Oper:Alltägliche Fluchten

Oper: Das Serail in der "Arabischen Nacht" liegt hoch oben auf dem Dach, ein Fluchtraum, nahe einem Himmel voller Träume.

Das Serail in der "Arabischen Nacht" liegt hoch oben auf dem Dach, ein Fluchtraum, nahe einem Himmel voller Träume.

(Foto: Thomas Dashuber)

"Die arabische Nacht" in der Reaktorhalle

Von Egbert Tholl

Einen tollen Raum hat Angelika Höckner in die Reaktorhalle hineingebaut. Eine Treppenlandschaft aus rosa Schallschluckschaumstoff, auf der ein paar Palmen und Neongebilde wachsen, Kamel und Moschee, glitzernde Orient-Phantasmagorien, zwischen denen graue Hochhäuser herumstehen. Diese haben selbst ein Leben. Die Darsteller können in ihnen verschwinden wie in Aufzugkabinen, man kann in sie hineinfilmen und sieht dann auf einer Leinwand allerliebste Barbie-Puppen-Interieurs, das Innere belebter Wohnzellen.

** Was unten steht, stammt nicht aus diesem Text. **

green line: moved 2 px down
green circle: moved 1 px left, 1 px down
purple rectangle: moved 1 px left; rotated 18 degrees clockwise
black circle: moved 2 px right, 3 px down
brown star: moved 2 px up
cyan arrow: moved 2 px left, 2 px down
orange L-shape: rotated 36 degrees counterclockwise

Und doch ist die Sensation erst einmal das Orchester des Gärtnerplatztheaters. Die Theaterakademie und Musikhochschule zeigen die Oper "Die arabische Nacht", die Christian Jost vor acht Jahren nach einem monologischen Theaterstück von Roland Schimmelpfennig komponiert hat, und Eva Pons leitet das Orchester, das nichts anderes tut, als Perfektion abzuliefern. Allerdings beherzte, hochemotionale, kluge Perfektion. Als spielten die Musiker nie etwas anderes als neue Musik, bei der der kleine Orchesterapparat geteilt ist, quasi innerhalb des einen, schon insgesamt nicht sehr großen Orchesters zwei spielen. Es flirrt und funkelt, da taucht eine orientalisch anmutende Arabeske auf, dort für Momente eine hinreißend konkrete Melodie.

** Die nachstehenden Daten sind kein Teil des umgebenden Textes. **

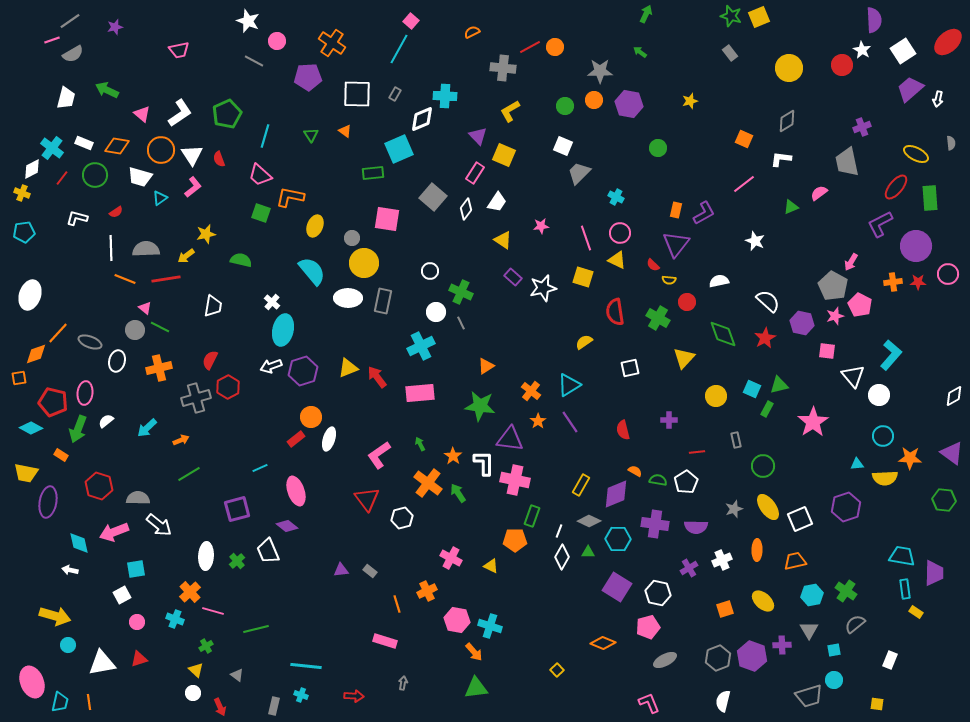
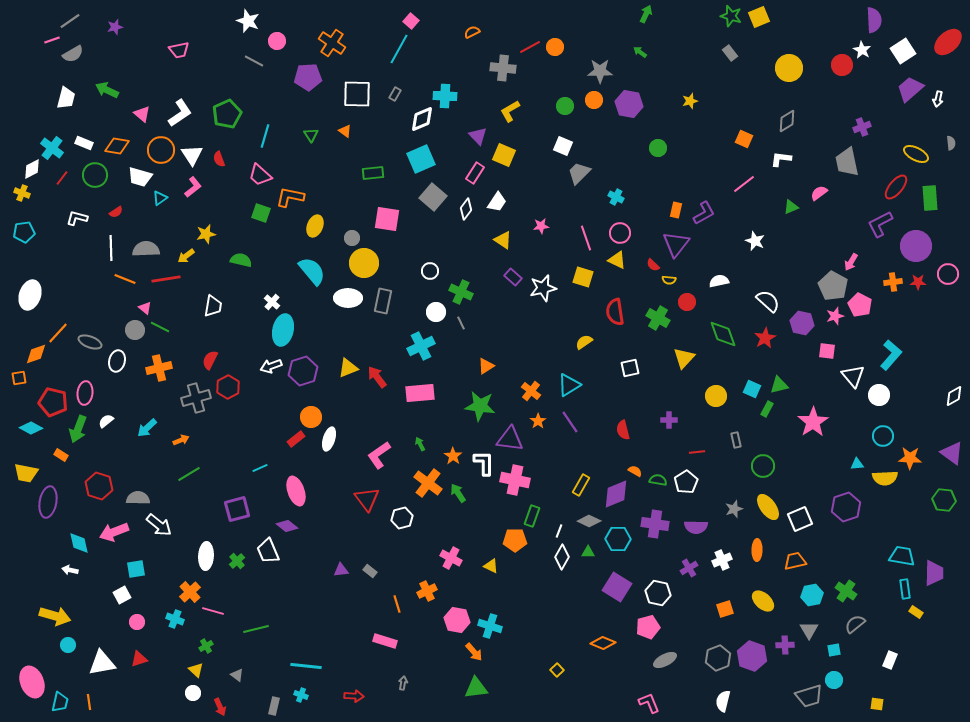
cyan square at (399, 149): moved 22 px right, 10 px down
purple cross at (782, 645): moved 3 px right
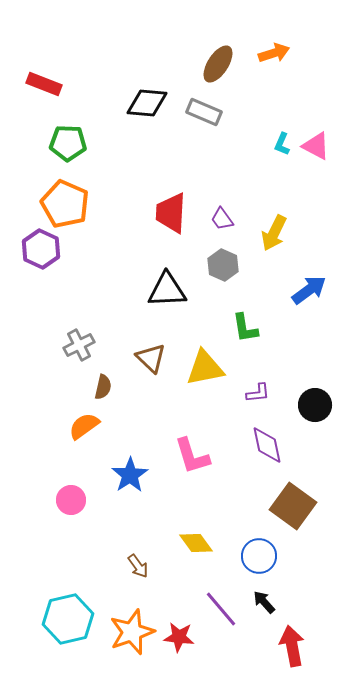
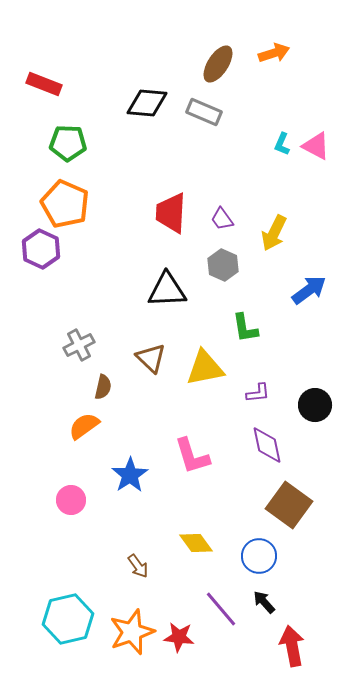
brown square: moved 4 px left, 1 px up
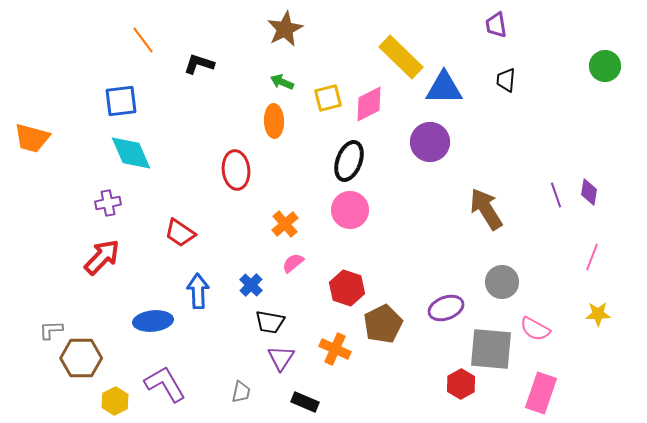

Jost hat Schimmelpfennigs virtuose Banalitäten ganz seinem System der Musik untergeordnet, zum Glück. Und kann aber dennoch nicht vermeiden, dass hin und wieder Sätze von niederschmetternder Alltagstauglichkeit in einer Klarheit durchscheinen, die man eigentlich gar nicht hören will. Lieber begibt man sich hinein in den Schaum der Wünsche, Erinnerungen, Träume. Balazs Kovalik inszeniert das auch so, sehr sexy, ja fast erotisch, was bei den Darstellern auf der Hand liegt.

Orient, das bedeutet hier Serail, Scheich, Haremsdamen. Kopfgeburten einer tristen Welt, in der selbst der Hausmeister zur Projektionsfigur von Gelüsten taugt, zumindest temporär. Nur: Geht das denn heute so heil? Natürlich, man kann das Stück und die Aufführung als Sehnsucht nach jenem Orient begreifen, den die Fundamentalisten erst einmal gründlich zerstört haben. Aber der Fluchtraum ist hier allausfüllend, der Traum in ihn hinein erfolgt aus der Banalität des Alltags.

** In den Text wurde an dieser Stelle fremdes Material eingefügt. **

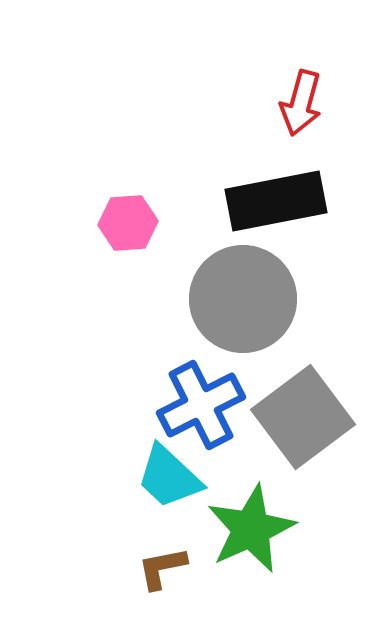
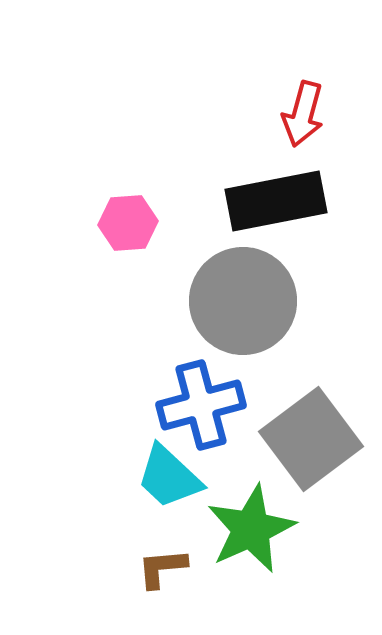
red arrow: moved 2 px right, 11 px down
gray circle: moved 2 px down
blue cross: rotated 12 degrees clockwise
gray square: moved 8 px right, 22 px down
brown L-shape: rotated 6 degrees clockwise
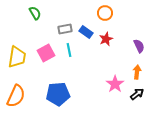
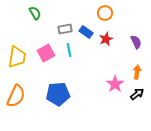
purple semicircle: moved 3 px left, 4 px up
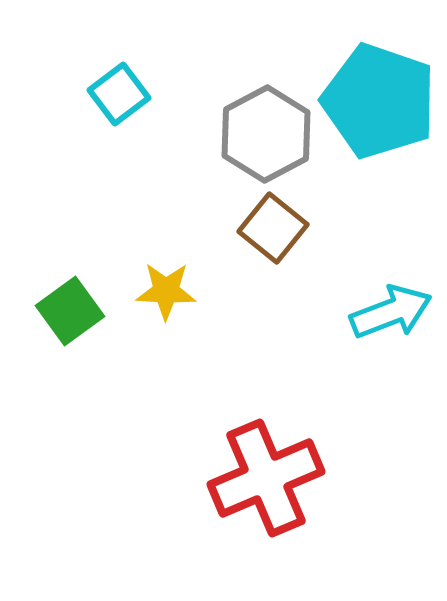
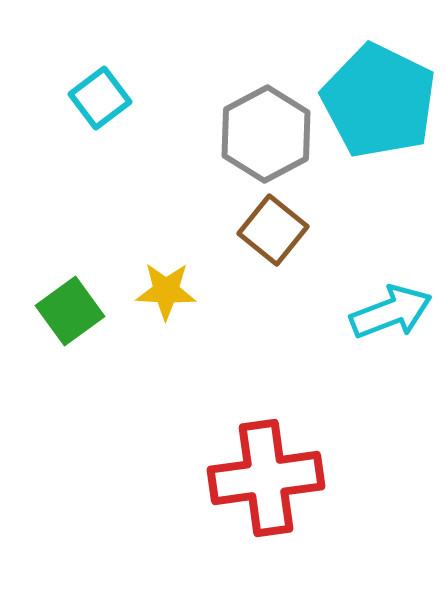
cyan square: moved 19 px left, 4 px down
cyan pentagon: rotated 7 degrees clockwise
brown square: moved 2 px down
red cross: rotated 15 degrees clockwise
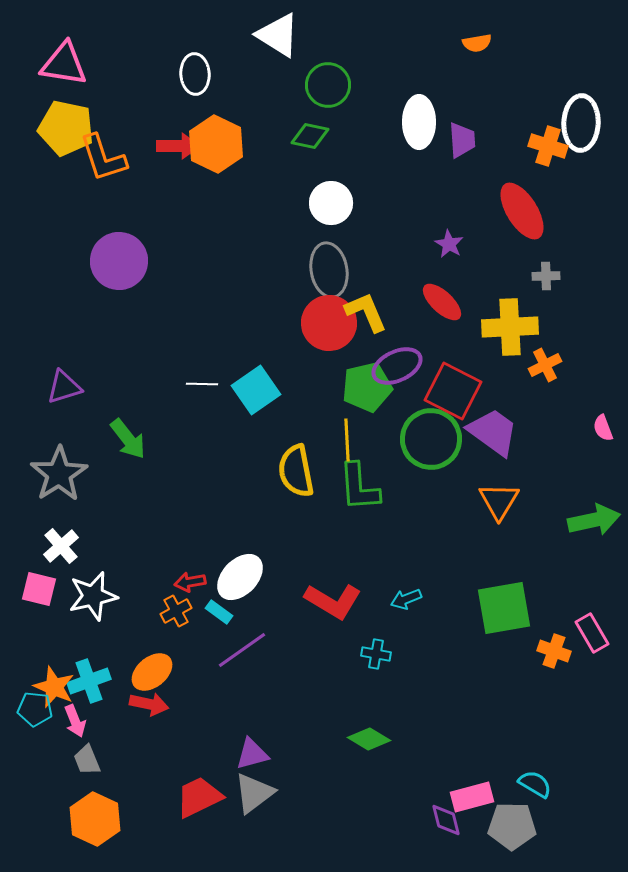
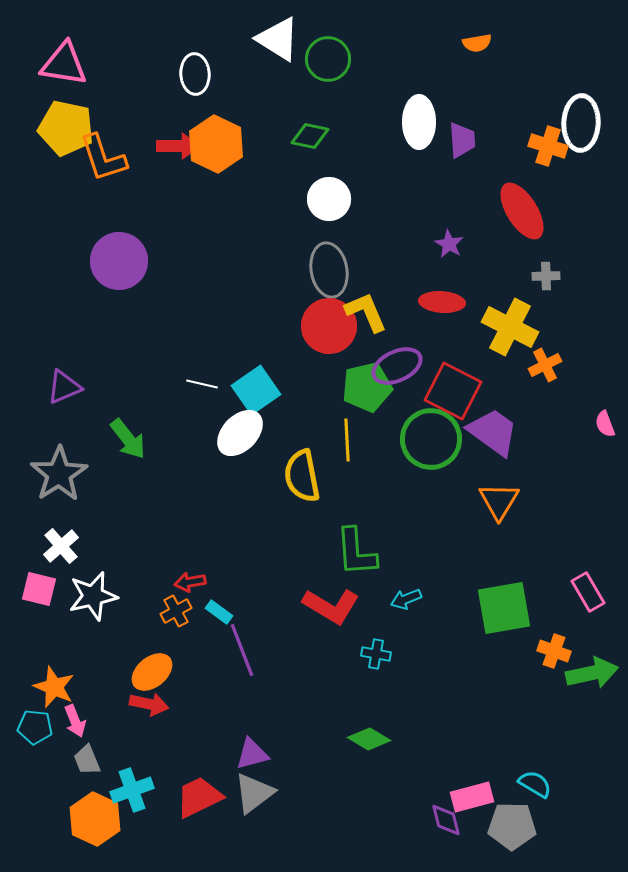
white triangle at (278, 35): moved 4 px down
green circle at (328, 85): moved 26 px up
white circle at (331, 203): moved 2 px left, 4 px up
red ellipse at (442, 302): rotated 39 degrees counterclockwise
red circle at (329, 323): moved 3 px down
yellow cross at (510, 327): rotated 30 degrees clockwise
white line at (202, 384): rotated 12 degrees clockwise
purple triangle at (64, 387): rotated 6 degrees counterclockwise
pink semicircle at (603, 428): moved 2 px right, 4 px up
yellow semicircle at (296, 471): moved 6 px right, 5 px down
green L-shape at (359, 487): moved 3 px left, 65 px down
green arrow at (594, 520): moved 2 px left, 153 px down
white ellipse at (240, 577): moved 144 px up
red L-shape at (333, 601): moved 2 px left, 5 px down
pink rectangle at (592, 633): moved 4 px left, 41 px up
purple line at (242, 650): rotated 76 degrees counterclockwise
cyan cross at (89, 681): moved 43 px right, 109 px down
cyan pentagon at (35, 709): moved 18 px down
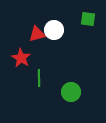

Aber was kümmert einen das, wenn man Sängerinnen und Sänger wie diese Master-Studenten hat. Es gibt niemanden, der nicht von Sarah Aristidou und ihrem Koloratursopran hingerissen wäre. Das Traumpaar dieser Oper ist die WG von Aristidou und Clara Corinna Scheurle, einer strahlenden Mezzosopranistin. Im Zusammenklang der beiden schon erstaunlich reifen Stimmen wären sie das perfekte Paar, die eine in höchsten Tönen traurig-traumverloren, die andere in gutgeerdeter Brillanz. Kein Wunder, dass um sie herum die Gelüste toben.